Jeff Mezger: I’ll leave the dollar value, Steve, to Jeff to talk about. But if you look at our fourth quarter, I don’t know the exact number is like 700 lots we purchased total and so you know our delivery numbers, so therefore your lot count went down, I would expect that it will go down further in Q1. I don’t know that we’ve looked at it, but we’re being pretty tight right now with any land spend and at the same time, we’re continuing to deliver on our backlog and our WIP. So I do think you’ll see our lot count go down. We own lots that support growth right now for ’23, ’24, ’25, so we’re in a good spot, with good basis on our lot portfolio, so we don’t feel the pressure to have to buy anything to grow and we’d rather hold our cash and wait for the right time to go back and redeploy. So we could, we will see a lot count down in Q1. It could continue for a little while. Jeff, you want to talk dollars?
Jeff Kaminski: Yeah. As far as dollars go, Steve. I mean we generally don’t forecast, things like that on the balance sheet. But I think it is a reasonable expectation to assume that our inventory investment would be lower at the end of the year end and generate some operating cash flow for the Company that we could redeploy into other uses as we move through 2023.
Operator: Thank you. Our next question will come from the line of Michael Rehaut, with J.P. Morgan. Please proceed with your question.
Michael Rehaut: Thanks, good afternoon, everyone. I appreciate you taking my questions. I wanted to circle back first to the gross margins and the guidance for the first quarter. Help me reconcile the statements that you’re protecting your backlog and not getting as aggressive or getting a least aggressive as you can on the backlog, maybe I guess you said in some instances where they’re smaller backlogs in certain communities maybe incentivizing a little bit but broadly, trying to maintain the gross margin of let’s say three or six months ago, and help me reconcile that statement with the first quarter guidance of 20% to 21%, which is several hundred basis points lower than a couple of quarters ago. I know you mentioned as part of the drivers there, mix and a lower amount of operating leverage, so it does sound like some of the delta is in that, I guess that’s my first question, I’ll go onto the second one.

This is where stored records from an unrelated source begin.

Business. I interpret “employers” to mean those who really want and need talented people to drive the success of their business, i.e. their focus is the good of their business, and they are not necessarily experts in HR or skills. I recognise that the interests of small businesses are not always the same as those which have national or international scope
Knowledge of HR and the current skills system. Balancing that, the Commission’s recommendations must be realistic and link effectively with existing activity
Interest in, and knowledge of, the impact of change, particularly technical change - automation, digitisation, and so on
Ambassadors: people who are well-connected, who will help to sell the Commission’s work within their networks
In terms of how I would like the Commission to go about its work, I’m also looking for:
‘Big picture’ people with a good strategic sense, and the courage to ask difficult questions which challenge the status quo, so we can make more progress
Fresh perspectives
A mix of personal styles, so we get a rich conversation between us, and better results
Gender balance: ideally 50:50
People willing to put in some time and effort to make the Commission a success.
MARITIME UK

Jeff Kaminski: Right. As we talked about in the prepared remarks, it really, it’s our outlook on the homes that are going to close, we have most of them in backlog right now, what those margins look like, we have an offering certain concessions pretty close to closing a lot of homes in order to basically convince buyers are closing their homes, and there’s a little bit of set aside for continued activity in that area. Higher construction costs are hitting in the first quarter, just based on when homes are started and keeping in mind that our lumber lags a little bit because of the way we lock lumber prices, so that trough that hit starting to go down about mid-year last year is more or less going to hit us more like the second quarter as opposed to the first quarter.
The lower pricing obviously, has been the main driver on the quarter-over-quarter decline in margin and we’re just basically call it like we see it right now and what’s expected to close in the first quarter.

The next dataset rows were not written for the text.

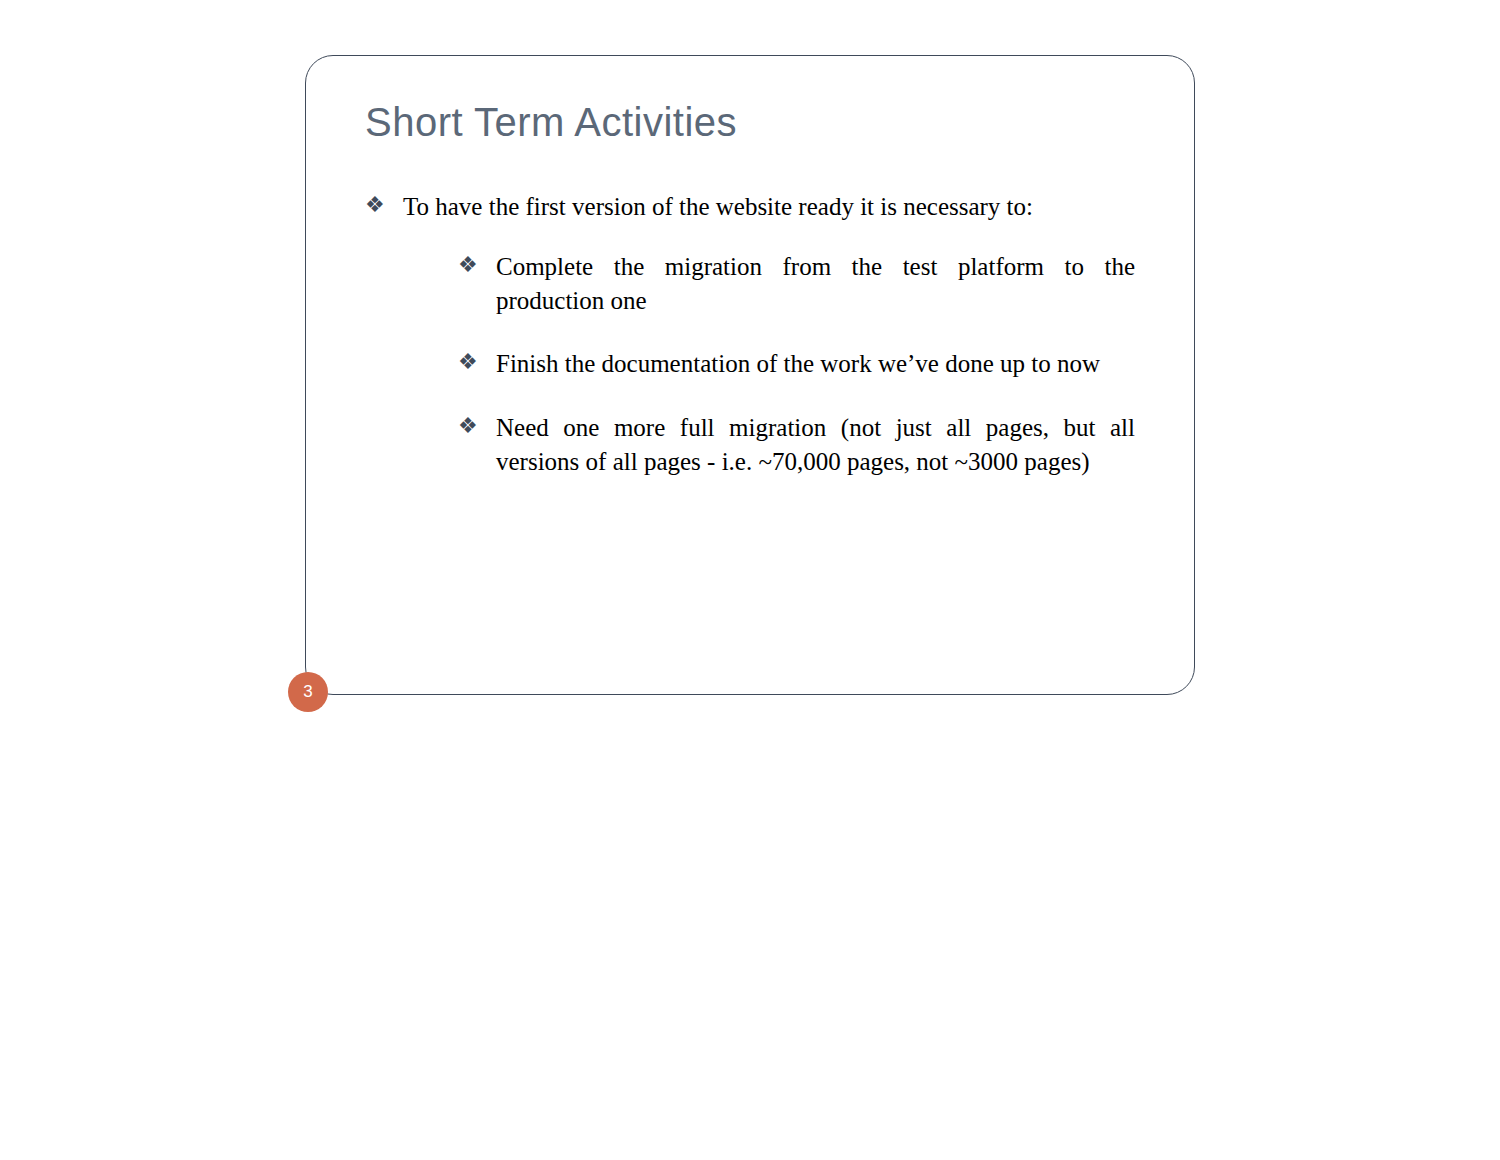Short Term Activities
To have the first version of the website ready it is necessary to:
Complete the migration from the test platform to the production one
Finish the documentation of the work we’ve done up to now
Need one more full migration (not just all pages, but all versions of all pages - i.e. ~70,000 pages, not ~3000 pages)
3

Michael Rehaut: Well, I appreciate that. I guess maybe just as a follow on around that, it would be really helpful to kind of get a sense of, to the extent that again, you’ve tried to keep it to a minimum but what amount of incremental incentive on average is in the backlog today versus six months ago? And more importantly, you highlighted in your prepared remarks, the Inland Empire, where you’re starting to kind of work through the backlog more quickly and you said that in the last few weeks, you’ve generated better sales growth — sorry, better sales pace with what you said were solid margins, I’m kind of curious what solid margins mean there and perhaps that’s kind of a clue in terms of how we should think about margins going forward for the broader company?
Jeff Kaminski: Right. I’ll just reiterate my comments from earlier, Mike, I mean there’s a lot of uncertainty in the back half of the year and I think it’s too early to call a lot on very much on what could happen in Q2 through Q4 on margins. Well, there’s a lot of initiatives underway in the Company right now. We expect to see a lot of offset to whatever negative they come out of the general market. The largest difference between the margin in the first quarter and the expected margin in the first quarter and what we saw in the first half of last year, was the rate environment and the necessity to offer some concessions related to mortgage rate buy-downs to our buyers that we didn’t have at all in the first half of 2022. So that’s a pretty significant gating factor, very dependent on what happens with mortgage rates.
And if we see those coming back in, there is significant margin pickup from that type of activity that we might see in the general market. So that’s I guess that if you’re trying to really dial-in on back half and what could happen in second quarter and everything else, and we’re trying to provide as much information as we know today without seemingly having a crystal ball and what could happen, especially in the macro environment. So we’re just trying to call like we see it right now, Mike.
Operator: Thank you. And our next question comes from the line of John Lovallo with UBS. Please proceed with your question.
John Lovallo: Hi guys. Thank you for taking my questions. The first one is, rates have certainly come down in December and January, I mean, call it 100 basis points plus from the highs. I mean what are you seeing from an order pace, cancellation pace and is the volume, is the quality of traffic improving at all?
Jeff Mezger: Different topics, John, it’s the time of year when traffic improves anyway. So we are seeing a pickup in traffic certainly, after the first half of the year. But the summer was okay, I’ll call it with traffic, we shared in our prepared comments that cancellations are actually moderate, that’s a good thing. The wildcard is what do rates do versus how strong is the spring selling season? And rates have come down and the consumer is starting to digest the higher rate. So I think that’s a positive for the consumer, and then we’ll see how the spring selling season evolves, but so far so good.
John Lovallo: Okay, next question is, you know, just trying to better understand the sales approach heading into the spring selling season here, not lowering prices in the high backlog communities because the backlog would expect concessions. I mean intuitively that makes sense. But I guess the question is, what stops that backlog from going next door to a competitor if you’re not at the market price, I mean, does it make sense to define the market price in order to get closer to in each community.